AUFGABE A »
Wähle aus den Datensätzen unten jede Zeile aus, in der die Zeichenfolge „typed“ vorkommt, und gib diese Zeilen wieder. Groß- und Kleinschreibung zählt.

Um die revisionsrechtliche Nachprüfung in diesem Sinne zu ermöglichen, wäre es hier geboten gewesen, näher auf die Aussageentstehung einzugehen sowie darzulegen und zu erörtern, welche Möglichkeiten als Erklärung für eine – unterstellt – unwahre Aussage der Zeugin M. H. in Betracht kommen konnten (sog. Unwahrhypothese; dazu BGHSt 45, 164, 167/168). Ob die vernommene Sachverständige bei ihrer Prüfung auf die Weise vorgegangen ist, daß sie sog. Hypothesen gebildet und sie mit den sonst erhobenen Fakten abgeglichen hat (BGHSt 45, 164, 168), ist den Urteilsgründen nicht zu entnehmen. Die Strafkammer allerdings hätte unter Berücksichtigung der Grundsätze der Aussagebewertung und der Sachleitungsbefugnis gegenüber der Sachverständigen die sich aufdrängende Möglichkeit bedenken und würdigen müssen, daß die Beschuldigung des Angeklagten durch die Zeugin erstmals in einem Gespräch der Zeugin mit ihrem jugendlichen Freund über „besondere geschlechtliche Erlebnisse” erhoben wurde, wobei sich zunächst der Freund „offenbart” hatte (UA S. 8). Vor diesem Entstehungshintergrund war die Möglichkeit einer erfundenen Geschichte aus Gründen, die auch im Verhältnis der Zeugin zu ihrem Freund liegen konnten, als naheliegende Hypothese im Urteil anzusprechen und zu würdigen. Die Strafkammer teilt indes bei Wiedergabe des Sachverständigengutachtens nach anderen, eher allgemein gehaltenen Ausführungen lediglich mit, „die Unwahrhypothesen” könnten verworfen werden (UA S. 8). Welche konkreten Hypothesen gemeint sind, ist dem Urteil nicht zu entnehmen. Eine inhaltliche Auseinandersetzung hierzu fehlt.
Die Beweiswürdigung krankt zudem daran, daß Entstehung und Entwicklung der Aussage der Zeugin, auf die es hier ersichtlich mit ankommt, in einem wesentlichen Teil nicht mitgeteilt und erörtert werden. Es ist nicht erkennbar, wie es nach der Schilderung der Zeugin gegenüber ihrem Freund zur Anzeigeerstattung kam. Das wäre als Grundlage einer auch insoweit erschöpfenden Aussagebewertung und Beweiswürdigung aber erforderlich gewesen.

[Ausgelesene Dateneinträge]
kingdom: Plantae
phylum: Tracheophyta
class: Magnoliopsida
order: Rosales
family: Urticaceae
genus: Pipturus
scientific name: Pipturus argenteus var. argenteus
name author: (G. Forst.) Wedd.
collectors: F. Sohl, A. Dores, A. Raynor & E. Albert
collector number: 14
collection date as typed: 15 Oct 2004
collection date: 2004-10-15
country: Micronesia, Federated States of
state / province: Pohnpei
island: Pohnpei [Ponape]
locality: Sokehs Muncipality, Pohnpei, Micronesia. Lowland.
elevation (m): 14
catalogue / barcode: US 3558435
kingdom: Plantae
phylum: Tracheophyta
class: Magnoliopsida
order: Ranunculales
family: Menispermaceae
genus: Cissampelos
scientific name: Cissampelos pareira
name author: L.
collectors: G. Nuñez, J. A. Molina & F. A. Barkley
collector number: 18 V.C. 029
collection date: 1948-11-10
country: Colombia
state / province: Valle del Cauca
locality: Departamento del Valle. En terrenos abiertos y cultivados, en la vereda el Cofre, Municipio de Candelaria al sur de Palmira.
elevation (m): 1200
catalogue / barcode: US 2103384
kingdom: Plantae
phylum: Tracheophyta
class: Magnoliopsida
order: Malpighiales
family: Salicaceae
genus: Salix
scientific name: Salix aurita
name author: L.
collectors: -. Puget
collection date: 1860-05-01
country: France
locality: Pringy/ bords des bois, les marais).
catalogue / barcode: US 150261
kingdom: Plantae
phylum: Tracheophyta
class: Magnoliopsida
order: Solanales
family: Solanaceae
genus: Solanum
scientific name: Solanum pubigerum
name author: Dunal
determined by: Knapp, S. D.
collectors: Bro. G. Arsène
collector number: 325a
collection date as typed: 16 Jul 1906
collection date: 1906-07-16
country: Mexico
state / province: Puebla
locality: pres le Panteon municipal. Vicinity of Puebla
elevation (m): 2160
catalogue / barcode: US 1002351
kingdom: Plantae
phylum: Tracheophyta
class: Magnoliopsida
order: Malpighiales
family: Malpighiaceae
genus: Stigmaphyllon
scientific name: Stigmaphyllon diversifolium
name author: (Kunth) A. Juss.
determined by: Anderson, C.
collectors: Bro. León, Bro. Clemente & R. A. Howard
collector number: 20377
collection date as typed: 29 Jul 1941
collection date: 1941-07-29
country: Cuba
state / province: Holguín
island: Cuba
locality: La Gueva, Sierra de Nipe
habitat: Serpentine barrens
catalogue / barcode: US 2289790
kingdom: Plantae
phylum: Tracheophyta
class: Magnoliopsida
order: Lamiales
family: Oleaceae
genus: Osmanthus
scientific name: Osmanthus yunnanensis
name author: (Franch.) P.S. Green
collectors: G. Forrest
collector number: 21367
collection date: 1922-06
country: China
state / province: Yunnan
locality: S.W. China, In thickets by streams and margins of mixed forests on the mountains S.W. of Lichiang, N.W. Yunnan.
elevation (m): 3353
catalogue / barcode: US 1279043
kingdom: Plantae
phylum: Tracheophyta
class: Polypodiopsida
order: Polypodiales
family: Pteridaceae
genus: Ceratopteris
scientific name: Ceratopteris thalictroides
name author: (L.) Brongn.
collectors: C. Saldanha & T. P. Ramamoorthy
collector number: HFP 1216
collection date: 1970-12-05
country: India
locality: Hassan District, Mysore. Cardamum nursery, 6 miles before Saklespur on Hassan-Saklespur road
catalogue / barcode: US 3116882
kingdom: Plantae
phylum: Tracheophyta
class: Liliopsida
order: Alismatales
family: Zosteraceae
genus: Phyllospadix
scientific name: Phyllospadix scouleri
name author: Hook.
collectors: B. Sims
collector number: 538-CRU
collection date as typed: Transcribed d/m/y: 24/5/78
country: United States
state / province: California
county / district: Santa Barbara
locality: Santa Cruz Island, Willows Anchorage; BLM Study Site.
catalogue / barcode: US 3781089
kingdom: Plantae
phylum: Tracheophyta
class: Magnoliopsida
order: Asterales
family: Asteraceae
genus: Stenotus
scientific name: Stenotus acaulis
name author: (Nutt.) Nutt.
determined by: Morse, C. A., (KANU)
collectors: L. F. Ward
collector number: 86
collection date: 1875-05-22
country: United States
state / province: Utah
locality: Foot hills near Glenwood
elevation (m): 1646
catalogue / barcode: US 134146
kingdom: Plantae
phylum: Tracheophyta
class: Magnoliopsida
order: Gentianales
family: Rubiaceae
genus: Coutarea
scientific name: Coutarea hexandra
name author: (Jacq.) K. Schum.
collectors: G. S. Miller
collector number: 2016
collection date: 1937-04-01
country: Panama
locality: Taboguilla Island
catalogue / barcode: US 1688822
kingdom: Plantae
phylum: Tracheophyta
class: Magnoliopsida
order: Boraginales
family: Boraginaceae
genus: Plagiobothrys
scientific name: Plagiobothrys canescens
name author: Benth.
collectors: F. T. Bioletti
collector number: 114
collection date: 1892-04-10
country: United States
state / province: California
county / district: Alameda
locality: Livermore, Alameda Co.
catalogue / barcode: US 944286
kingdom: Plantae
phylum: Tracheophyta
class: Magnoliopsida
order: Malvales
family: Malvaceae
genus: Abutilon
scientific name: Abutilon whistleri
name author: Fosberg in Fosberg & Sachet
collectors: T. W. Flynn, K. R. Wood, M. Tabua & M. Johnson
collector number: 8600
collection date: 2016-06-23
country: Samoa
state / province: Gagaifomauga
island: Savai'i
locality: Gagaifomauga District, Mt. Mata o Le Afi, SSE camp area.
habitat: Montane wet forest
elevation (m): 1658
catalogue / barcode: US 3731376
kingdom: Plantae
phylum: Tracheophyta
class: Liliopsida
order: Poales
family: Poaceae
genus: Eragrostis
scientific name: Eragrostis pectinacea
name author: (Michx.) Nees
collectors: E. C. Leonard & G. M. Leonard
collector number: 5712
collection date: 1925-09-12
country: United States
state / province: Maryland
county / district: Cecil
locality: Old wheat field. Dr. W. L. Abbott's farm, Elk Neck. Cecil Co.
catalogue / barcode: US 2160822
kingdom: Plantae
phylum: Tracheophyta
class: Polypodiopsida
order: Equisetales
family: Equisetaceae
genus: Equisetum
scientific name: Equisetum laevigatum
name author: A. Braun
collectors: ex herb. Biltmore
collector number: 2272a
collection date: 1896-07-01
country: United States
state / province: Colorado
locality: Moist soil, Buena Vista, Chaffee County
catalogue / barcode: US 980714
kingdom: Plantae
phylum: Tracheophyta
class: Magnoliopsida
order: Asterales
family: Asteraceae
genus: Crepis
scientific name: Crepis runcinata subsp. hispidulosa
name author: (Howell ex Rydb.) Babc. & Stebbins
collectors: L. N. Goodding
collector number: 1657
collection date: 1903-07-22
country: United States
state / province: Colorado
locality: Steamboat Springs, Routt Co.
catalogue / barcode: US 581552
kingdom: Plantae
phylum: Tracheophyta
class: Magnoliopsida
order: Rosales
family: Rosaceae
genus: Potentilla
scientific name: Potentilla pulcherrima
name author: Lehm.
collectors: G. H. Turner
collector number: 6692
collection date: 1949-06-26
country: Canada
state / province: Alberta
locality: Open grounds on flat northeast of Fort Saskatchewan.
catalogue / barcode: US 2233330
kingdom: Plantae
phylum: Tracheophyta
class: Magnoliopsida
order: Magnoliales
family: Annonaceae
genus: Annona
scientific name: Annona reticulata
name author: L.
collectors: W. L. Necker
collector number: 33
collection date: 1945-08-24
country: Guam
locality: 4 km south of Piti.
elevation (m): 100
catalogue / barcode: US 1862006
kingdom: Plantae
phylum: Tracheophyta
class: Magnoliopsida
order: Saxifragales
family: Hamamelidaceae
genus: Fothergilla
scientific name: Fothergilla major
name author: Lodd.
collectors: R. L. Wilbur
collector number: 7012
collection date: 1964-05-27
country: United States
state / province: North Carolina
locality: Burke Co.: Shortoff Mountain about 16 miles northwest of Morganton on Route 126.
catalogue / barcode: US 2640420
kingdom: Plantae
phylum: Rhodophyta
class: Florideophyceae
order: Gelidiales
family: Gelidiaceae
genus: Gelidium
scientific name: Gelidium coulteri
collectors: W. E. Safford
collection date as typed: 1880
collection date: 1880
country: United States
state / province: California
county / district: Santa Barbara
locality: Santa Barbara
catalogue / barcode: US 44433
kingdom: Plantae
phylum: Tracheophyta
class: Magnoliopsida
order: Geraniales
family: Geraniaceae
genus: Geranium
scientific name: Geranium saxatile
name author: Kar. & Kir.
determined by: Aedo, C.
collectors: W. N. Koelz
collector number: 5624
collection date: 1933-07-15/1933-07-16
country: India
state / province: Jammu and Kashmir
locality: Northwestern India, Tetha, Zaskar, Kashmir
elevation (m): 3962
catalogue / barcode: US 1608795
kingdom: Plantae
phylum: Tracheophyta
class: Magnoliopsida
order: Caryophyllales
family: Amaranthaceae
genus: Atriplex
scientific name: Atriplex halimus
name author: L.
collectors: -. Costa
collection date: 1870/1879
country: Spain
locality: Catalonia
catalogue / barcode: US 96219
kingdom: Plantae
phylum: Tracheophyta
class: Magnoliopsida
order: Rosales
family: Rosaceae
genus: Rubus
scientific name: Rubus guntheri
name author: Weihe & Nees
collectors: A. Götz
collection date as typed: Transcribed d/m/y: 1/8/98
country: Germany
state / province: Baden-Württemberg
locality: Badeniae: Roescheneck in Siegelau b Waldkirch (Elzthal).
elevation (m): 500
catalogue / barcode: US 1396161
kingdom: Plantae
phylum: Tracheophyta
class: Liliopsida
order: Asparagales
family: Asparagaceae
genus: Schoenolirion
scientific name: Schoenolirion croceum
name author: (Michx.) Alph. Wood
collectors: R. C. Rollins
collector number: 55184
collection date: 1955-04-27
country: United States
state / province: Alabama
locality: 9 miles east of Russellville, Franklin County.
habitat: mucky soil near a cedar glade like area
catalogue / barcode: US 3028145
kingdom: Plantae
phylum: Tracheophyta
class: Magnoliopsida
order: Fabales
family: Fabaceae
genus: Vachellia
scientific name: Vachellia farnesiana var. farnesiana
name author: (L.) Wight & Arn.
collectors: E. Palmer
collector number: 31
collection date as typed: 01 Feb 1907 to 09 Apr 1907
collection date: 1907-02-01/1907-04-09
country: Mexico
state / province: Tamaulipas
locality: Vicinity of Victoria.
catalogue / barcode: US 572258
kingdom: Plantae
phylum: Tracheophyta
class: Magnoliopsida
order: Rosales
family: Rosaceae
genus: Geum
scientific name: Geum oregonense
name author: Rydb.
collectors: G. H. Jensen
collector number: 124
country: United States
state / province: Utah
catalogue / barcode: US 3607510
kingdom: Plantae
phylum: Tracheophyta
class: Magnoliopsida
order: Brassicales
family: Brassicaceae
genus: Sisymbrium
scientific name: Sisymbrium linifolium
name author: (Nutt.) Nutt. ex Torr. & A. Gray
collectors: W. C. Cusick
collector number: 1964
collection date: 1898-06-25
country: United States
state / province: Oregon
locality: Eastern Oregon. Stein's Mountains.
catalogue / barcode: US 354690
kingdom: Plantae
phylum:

AUFGABE B »
Beantworte kurz die folgenden Fragen zum Textauszug oben.
(i) In welchem Gespräch erhob die Zeugin die Beschuldigung gegen den Angeklagten zum ersten Mal?
(ii) Was teilt die Strafkammer bei der Wiedergabe des Sachverständigengutachtens über „die Unwahrhypothesen“ mit?
(iii) Was ist zur Anzeigeerstattung nicht erkennbar?

RICHTIGE ANTWORT A »
collection date as typed: 15 Oct 2004
collection date as typed: 16 Jul 1906
collection date as typed: 29 Jul 1941
collection date as typed: Transcribed d/m/y: 24/5/78
collection date as typed: 1880
collection date as typed: Transcribed d/m/y: 1/8/98
collection date as typed: 01 Feb 1907 to 09 Apr 1907

RICHTIGE ANTWORT B »
(i) In einem Gespräch mit ihrem jugendlichen Freund über „besondere geschlechtliche Erlebnisse“.
(ii) Sie könnten verworfen werden.
(iii) Wie es nach der Schilderung der Zeugin gegenüber ihrem Freund zur Anzeigeerstattung kam.